NASA’s innovative approach is the Commercial Crew Program, an initiative based on the highly successful Commercial Orbital Transportation Services (COTS) program for ISS cargo resupply. COTS utilized a fixed-price approach instead of traditional contracts to develop, demonstrate and procure safe, cost-effective ISS cargo resupply services from two companies, providing both competition-driven cost containment and operational redundancy. Now that this successful model is being applied to human-rated vehicles, however, a few respected voices have appeared in SpaceNews to decry what they see as a sacrifice of safety in favor of price, and to call for a return to the comfort and familiarity of traditional contracts.
But their concerns reflect a mistaken belief that contracting method drives safety.
These two aspects of the program are apples and oranges; one is a variable and the other must be a given. While NASA’s request for proposals for the latest stage of the program — Federal Acquisition Regulations-based certification contracts — correctly weighs price highly, compliance with NASA’s human safety requirements is non-negotiable. There is no sliding scale that would allow a little less safety for a lower price; all competitors must meet the certification criteria, and must do so in a manner that NASA itself approves.

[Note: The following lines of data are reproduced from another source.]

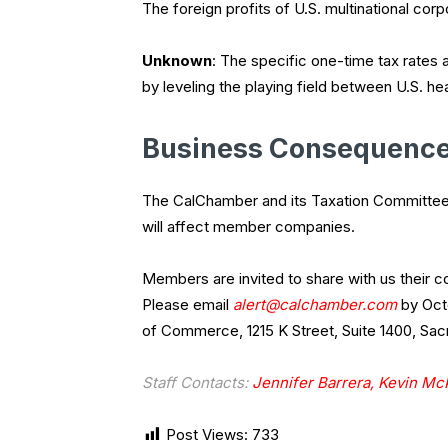
The foreign profits of U.S. multinational corp
Unknown
: The specific one-time tax rates 
by leveling the playing field between U.S. 
Business Consequenc
The CalChamber and its Taxation Committee 
will affect member companies.
Members are invited to share with us their
Please email
alert@calchamber.com
by Octo
of Commerce, 1215 K Street, Suite 1400, Sa
Staff Contacts:
Jennifer Barrera,
Kevin Mc
Post Views:
733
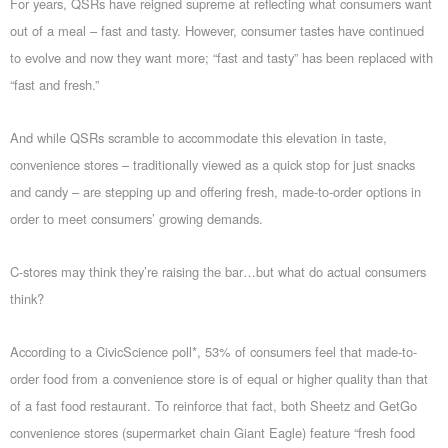
For years, QSRs have reigned supreme at reflecting what consumers want
out of a meal – fast and tasty. However, consumer tastes have continued
to evolve and now they want more; “fast and tasty” has been replaced with
“fast and fresh.”
And while QSRs scramble to accommodate this elevation in taste,
convenience stores – traditionally viewed as a quick stop for just snacks
and candy – are stepping up and offering fresh, made-to-order options in
order to meet consumers’ growing demands.
C-stores may think they’re raising the bar…but what do actual consumers
think?
According to a CivicScience poll*, 53% of consumers feel that made-to-
order food from a convenience store is of equal or higher quality than that
of a fast food restaurant. To reinforce that fact, both Sheetz and GetGo
convenience stores (supermarket chain Giant Eagle) feature “fresh food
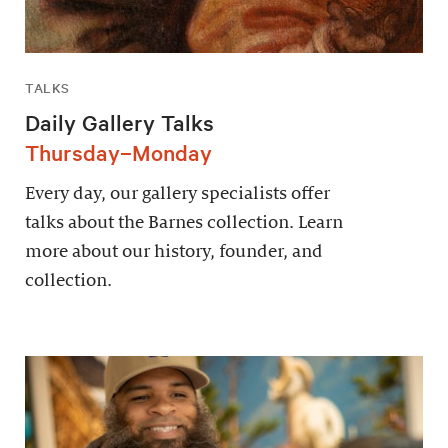
TALKS
Daily Gallery Talks
Thursday–Monday
Every day, our gallery specialists offer
talks about the Barnes collection. Learn
more about our history, founder, and
collection.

Further, the argument that price trumps safety in this request for proposals incorrectly assumes that the more spent on vehicle development, the safer the vehicle. In fact, history has proved that the only way to truly guarantee safety is to stay home. Short of that, we must do our very best to maximize safety through strong design and manufacturing standards, enforced by NASA’s unconditional requirement to meet safety and other certification criteria. NASA’s independent Technical Authorities in engineering, crew health and medicine, and safety and mission assurance, which were established as a result of the key findings of the Columbia Accident Investigation Board, will be vigorously engaged in determining compliance. Failure to meet safety requirements is not an option for any competitor. The implication that a commercial provider will somehow “cut corners” makes little sense. Beyond their moral obligations to the men and women they plan to carry, commercial offerers are incentivized to be safer than their competitors, not less so; their very existence, let alone business success, depends upon it.

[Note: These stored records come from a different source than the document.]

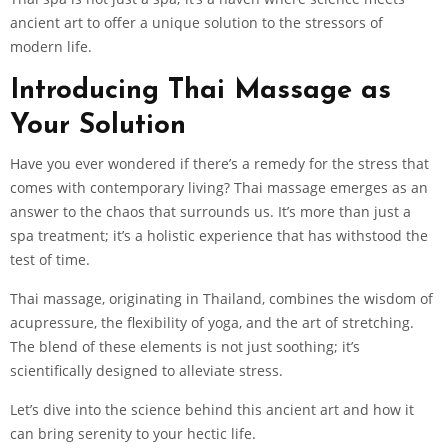
ancient art to offer a unique solution to the stressors of
modern life.
Introducing Thai Massage as
Your Solution
Have you ever wondered if there’s a remedy for the stress that
comes with contemporary living? Thai massage emerges as an
answer to the chaos that surrounds us. It’s more than just a
spa treatment; it’s a holistic experience that has withstood the
test of time.
Thai massage, originating in Thailand, combines the wisdom of
acupressure, the flexibility of yoga, and the art of stretching.
The blend of these elements is not just soothing; it’s
scientifically designed to alleviate stress.
Let’s dive into the science behind this ancient art and how it
can bring serenity to your hectic life.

The geopolitical and fiscal environments are not the only things that have changed since the days of Apollo. Automobiles and airplanes are now far safer, thanks to important advances in design and manufacturing techniques, as well as new technologies like air bags and anti-skid brakes. Likewise, the next human space vehicles will be safer than the space shuttle, with no abort “black zones” and with enhanced system health monitoring via modern sensors, computers and data management suites.

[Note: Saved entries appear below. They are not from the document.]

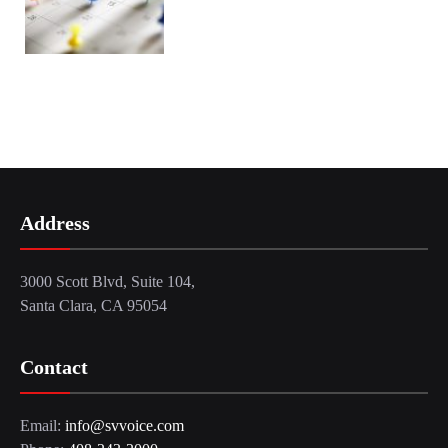
Address
3000 Scott Blvd, Suite 104,
Santa Clara, CA 95054
Contact
Email:
info@svvoice.com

It is indeed an important role of astronauts to be guardians of the safety and well-being of their brethren. Many of them are now engaged in doing just that, not only in the halls of the Astronaut Corps but as part of the very companies that are developing these new vehicles. Many former NASA flight control, engineering, and safety and mission assurance professionals have also joined those companies’ development teams. When they wore NASA badges there was no question of their dedication to safety; the considerable experience they gained in those roles only serves to make them more effective stewards today.
If we want America to retain its leadership in space we must take full advantage of those concepts that are so fundamentally and uniquely American: innovation, entrepreneurship and competition. To my esteemed colleagues who have expressed concern, an invitation: Meet with the astronauts, engineers, technicians and other experts who are building the next American spacecraft. They will demonstrate how they are putting the safety of our astronauts first, and I believe you will leave convinced that the new commercial crew vehicles will be the safest ever flown.
Michael Lopez-Alegria is a former NASA astronaut and current president of the Commercial Spaceflight Federation (CSF). The views reflected are not necessarily those of all CSF member companies.